**What the task asks:** Filter the entries below, keeping only lines with "antyder".

**Data for this task:**

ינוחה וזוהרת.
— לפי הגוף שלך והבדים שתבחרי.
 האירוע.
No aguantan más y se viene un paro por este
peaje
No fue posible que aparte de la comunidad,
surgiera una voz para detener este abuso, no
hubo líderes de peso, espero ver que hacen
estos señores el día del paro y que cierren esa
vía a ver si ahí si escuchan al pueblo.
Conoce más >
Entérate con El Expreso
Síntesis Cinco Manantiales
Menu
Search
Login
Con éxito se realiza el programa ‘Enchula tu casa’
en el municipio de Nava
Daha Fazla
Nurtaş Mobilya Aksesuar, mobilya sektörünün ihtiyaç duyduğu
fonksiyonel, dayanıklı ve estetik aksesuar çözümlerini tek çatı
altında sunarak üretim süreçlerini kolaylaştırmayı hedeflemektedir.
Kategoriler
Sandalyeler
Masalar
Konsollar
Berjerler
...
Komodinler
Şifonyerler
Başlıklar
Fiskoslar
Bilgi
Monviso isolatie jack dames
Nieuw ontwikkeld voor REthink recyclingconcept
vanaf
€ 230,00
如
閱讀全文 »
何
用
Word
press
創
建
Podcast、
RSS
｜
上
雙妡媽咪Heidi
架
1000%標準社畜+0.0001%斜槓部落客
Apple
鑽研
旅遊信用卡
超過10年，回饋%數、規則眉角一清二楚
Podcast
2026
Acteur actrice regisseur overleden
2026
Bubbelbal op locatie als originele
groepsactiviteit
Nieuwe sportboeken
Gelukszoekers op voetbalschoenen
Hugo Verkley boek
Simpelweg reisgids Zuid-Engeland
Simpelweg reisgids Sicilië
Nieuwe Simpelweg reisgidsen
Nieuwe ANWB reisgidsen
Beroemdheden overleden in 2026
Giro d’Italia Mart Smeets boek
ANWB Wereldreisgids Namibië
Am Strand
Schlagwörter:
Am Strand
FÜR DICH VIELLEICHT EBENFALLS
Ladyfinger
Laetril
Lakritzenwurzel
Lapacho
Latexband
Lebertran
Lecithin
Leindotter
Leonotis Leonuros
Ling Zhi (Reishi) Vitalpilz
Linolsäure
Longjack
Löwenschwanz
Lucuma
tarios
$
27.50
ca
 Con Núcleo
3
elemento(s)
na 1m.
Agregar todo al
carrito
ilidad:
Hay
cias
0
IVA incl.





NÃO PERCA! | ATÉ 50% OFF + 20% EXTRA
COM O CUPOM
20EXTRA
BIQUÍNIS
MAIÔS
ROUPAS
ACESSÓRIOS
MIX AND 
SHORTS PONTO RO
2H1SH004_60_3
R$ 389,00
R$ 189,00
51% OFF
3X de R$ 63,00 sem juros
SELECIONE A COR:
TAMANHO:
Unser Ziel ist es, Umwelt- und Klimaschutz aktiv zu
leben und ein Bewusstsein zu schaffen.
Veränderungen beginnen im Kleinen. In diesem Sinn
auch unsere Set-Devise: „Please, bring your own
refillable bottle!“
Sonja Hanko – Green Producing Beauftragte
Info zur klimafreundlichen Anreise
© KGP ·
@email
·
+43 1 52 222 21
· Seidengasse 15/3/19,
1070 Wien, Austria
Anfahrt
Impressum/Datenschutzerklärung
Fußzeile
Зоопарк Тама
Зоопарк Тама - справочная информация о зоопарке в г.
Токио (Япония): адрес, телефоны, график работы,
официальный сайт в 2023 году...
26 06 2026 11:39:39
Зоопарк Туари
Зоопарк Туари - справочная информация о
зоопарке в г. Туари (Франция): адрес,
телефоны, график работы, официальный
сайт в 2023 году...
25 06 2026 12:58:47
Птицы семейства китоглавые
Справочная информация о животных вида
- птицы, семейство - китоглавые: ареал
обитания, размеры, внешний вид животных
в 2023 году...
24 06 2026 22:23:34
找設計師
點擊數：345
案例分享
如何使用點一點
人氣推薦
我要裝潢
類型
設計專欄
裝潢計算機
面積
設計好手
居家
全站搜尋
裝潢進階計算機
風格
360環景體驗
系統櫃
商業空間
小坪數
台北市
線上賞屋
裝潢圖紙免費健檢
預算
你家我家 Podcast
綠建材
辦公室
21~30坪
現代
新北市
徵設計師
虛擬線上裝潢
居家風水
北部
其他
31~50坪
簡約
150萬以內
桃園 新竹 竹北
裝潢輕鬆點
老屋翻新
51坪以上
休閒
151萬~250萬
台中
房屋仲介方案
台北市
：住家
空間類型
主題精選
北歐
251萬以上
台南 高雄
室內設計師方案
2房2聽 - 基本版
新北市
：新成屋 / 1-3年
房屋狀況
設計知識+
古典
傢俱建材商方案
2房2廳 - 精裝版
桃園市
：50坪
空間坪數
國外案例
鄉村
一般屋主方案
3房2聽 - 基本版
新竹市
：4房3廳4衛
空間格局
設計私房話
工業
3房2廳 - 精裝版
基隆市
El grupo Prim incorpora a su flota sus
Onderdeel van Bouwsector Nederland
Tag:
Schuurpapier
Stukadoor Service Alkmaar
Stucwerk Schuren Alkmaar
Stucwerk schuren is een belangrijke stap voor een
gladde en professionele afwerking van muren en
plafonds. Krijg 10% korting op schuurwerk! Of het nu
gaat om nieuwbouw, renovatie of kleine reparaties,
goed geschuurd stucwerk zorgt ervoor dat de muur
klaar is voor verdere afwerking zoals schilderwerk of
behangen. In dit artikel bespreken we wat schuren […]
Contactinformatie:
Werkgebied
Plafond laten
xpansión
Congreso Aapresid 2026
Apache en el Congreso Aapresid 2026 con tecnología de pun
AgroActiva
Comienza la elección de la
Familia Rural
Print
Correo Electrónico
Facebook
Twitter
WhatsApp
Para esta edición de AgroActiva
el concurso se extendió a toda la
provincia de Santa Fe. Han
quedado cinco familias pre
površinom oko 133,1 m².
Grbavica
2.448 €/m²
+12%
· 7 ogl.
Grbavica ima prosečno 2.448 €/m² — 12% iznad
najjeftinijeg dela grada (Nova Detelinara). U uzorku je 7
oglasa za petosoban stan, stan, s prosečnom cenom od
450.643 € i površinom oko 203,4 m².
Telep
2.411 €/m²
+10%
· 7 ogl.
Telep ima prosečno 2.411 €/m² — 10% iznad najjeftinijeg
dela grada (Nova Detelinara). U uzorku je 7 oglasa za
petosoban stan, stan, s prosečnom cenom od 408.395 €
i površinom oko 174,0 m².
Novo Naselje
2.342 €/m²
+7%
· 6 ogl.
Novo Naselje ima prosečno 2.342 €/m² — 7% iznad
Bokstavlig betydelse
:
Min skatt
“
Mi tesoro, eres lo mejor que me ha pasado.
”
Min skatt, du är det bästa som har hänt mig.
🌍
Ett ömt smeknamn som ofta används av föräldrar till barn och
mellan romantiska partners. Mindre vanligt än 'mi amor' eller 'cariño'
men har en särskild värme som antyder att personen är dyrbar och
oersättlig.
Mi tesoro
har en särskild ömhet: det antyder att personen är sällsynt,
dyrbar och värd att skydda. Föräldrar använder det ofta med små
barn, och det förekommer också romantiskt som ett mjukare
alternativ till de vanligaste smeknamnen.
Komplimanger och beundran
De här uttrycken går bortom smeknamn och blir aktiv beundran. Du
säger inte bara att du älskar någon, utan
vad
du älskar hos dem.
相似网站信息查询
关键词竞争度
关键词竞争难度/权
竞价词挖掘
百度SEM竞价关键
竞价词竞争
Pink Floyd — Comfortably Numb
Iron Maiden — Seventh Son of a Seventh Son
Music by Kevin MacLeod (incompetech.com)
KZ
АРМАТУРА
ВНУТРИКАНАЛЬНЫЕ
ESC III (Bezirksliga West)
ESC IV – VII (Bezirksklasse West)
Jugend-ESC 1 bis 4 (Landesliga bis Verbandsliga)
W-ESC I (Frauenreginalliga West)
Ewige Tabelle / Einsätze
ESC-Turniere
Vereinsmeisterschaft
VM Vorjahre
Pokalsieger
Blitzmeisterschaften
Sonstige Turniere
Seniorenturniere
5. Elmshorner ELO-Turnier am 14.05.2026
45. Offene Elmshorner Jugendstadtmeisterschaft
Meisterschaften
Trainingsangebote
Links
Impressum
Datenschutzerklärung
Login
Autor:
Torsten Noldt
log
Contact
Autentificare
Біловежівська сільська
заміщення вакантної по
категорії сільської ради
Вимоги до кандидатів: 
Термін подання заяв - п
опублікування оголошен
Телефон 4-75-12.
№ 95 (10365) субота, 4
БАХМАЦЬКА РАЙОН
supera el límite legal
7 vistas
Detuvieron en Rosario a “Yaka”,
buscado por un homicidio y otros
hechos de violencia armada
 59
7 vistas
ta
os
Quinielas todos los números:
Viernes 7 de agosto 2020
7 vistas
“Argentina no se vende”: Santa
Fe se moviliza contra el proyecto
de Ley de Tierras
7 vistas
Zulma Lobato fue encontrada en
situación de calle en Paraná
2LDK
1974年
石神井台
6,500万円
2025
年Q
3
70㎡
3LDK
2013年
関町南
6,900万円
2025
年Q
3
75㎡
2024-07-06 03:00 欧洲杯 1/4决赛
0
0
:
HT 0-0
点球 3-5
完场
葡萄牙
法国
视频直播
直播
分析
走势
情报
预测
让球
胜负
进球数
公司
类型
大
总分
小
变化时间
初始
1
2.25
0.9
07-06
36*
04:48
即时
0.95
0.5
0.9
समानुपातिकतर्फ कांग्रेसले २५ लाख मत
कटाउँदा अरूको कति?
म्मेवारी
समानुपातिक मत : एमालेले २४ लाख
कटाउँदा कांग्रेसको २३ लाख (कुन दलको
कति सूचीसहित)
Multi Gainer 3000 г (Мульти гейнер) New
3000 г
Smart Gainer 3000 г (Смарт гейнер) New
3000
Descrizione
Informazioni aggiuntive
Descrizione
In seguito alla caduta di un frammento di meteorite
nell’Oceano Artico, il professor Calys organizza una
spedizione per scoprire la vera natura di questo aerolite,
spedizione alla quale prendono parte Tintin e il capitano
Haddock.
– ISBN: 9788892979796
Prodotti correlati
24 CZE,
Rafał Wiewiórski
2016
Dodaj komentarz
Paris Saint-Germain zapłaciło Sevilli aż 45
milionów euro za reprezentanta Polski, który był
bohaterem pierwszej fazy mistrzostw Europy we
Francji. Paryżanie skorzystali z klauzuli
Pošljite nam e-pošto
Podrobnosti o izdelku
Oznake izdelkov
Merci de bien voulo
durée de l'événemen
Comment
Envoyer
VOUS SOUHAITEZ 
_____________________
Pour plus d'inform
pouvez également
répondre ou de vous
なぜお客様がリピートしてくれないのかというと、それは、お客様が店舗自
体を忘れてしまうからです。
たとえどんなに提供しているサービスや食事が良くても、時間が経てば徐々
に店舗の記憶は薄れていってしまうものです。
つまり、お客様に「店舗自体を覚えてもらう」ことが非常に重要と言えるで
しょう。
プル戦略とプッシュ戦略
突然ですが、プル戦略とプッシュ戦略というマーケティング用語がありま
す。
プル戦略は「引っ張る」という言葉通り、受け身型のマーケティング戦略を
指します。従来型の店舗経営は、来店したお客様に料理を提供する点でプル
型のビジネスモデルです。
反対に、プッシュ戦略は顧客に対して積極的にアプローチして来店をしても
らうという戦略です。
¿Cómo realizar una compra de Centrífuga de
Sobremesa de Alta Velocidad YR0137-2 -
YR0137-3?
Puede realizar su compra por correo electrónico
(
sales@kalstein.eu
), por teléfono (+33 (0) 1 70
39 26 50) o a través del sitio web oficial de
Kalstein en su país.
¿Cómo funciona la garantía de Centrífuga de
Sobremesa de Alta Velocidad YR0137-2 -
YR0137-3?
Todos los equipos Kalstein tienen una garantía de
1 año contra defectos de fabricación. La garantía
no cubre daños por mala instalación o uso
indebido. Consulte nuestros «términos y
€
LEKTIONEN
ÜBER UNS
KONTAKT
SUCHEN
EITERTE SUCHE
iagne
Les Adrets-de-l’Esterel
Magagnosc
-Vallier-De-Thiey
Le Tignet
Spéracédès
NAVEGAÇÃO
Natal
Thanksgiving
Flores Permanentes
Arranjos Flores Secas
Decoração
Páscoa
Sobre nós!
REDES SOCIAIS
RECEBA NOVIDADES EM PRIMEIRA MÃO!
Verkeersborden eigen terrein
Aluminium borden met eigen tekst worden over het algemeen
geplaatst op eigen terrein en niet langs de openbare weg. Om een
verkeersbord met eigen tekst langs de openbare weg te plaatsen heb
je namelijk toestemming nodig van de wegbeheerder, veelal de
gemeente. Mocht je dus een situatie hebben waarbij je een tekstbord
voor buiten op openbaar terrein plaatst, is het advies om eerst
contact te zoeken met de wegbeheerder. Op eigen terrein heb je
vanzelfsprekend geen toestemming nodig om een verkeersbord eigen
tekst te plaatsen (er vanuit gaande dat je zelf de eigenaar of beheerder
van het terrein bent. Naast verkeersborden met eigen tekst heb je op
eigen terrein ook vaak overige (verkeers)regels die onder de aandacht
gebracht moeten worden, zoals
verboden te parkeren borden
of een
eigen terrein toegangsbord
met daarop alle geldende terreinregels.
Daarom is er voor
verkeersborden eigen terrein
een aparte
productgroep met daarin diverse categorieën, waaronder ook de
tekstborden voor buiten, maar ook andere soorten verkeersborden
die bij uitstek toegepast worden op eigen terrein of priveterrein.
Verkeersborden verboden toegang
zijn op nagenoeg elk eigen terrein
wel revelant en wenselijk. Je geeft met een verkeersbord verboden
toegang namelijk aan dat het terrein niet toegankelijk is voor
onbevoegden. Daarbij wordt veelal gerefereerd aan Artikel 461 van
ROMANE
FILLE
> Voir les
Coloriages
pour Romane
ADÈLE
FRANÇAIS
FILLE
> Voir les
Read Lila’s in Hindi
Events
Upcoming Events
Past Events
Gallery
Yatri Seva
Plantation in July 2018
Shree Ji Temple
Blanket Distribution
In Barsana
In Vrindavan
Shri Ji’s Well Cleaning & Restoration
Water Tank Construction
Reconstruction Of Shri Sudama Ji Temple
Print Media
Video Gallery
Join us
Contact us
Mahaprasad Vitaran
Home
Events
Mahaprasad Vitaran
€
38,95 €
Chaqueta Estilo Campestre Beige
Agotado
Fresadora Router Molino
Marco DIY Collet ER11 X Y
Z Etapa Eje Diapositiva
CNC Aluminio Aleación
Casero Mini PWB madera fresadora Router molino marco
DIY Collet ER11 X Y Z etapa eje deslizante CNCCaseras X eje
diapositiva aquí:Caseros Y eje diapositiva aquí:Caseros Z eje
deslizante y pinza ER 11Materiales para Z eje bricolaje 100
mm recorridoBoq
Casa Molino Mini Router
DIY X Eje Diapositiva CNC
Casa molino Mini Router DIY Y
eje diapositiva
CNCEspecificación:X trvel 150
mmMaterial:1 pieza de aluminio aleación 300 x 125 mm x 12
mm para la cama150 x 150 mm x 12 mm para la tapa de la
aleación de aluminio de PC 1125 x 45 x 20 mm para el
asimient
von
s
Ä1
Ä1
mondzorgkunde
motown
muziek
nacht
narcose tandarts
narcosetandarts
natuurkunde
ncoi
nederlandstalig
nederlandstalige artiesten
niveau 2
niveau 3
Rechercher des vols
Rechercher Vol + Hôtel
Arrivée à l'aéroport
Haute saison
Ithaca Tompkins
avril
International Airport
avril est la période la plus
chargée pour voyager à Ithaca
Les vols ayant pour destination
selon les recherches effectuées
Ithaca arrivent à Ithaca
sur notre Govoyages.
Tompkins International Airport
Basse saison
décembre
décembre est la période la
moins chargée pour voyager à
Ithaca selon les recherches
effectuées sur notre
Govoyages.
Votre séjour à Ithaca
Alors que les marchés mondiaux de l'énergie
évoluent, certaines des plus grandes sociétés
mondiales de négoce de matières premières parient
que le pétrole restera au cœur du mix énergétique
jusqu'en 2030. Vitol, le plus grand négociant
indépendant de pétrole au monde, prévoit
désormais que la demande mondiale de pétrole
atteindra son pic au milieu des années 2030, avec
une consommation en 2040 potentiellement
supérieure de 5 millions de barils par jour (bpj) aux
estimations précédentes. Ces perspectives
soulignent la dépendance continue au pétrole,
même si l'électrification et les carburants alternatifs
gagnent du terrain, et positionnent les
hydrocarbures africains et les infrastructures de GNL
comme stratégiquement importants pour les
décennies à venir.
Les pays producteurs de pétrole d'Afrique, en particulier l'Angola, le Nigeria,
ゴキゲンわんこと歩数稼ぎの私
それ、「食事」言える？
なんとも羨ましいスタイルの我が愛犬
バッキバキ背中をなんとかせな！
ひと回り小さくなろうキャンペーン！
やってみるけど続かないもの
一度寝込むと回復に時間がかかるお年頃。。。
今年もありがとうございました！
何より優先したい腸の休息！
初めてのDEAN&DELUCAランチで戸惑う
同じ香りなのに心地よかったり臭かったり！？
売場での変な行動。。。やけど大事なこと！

**Your solution:**
men har en särskild värme som antyder att personen är dyrbar och
har en särskild ömhet: det antyder att personen är sällsynt,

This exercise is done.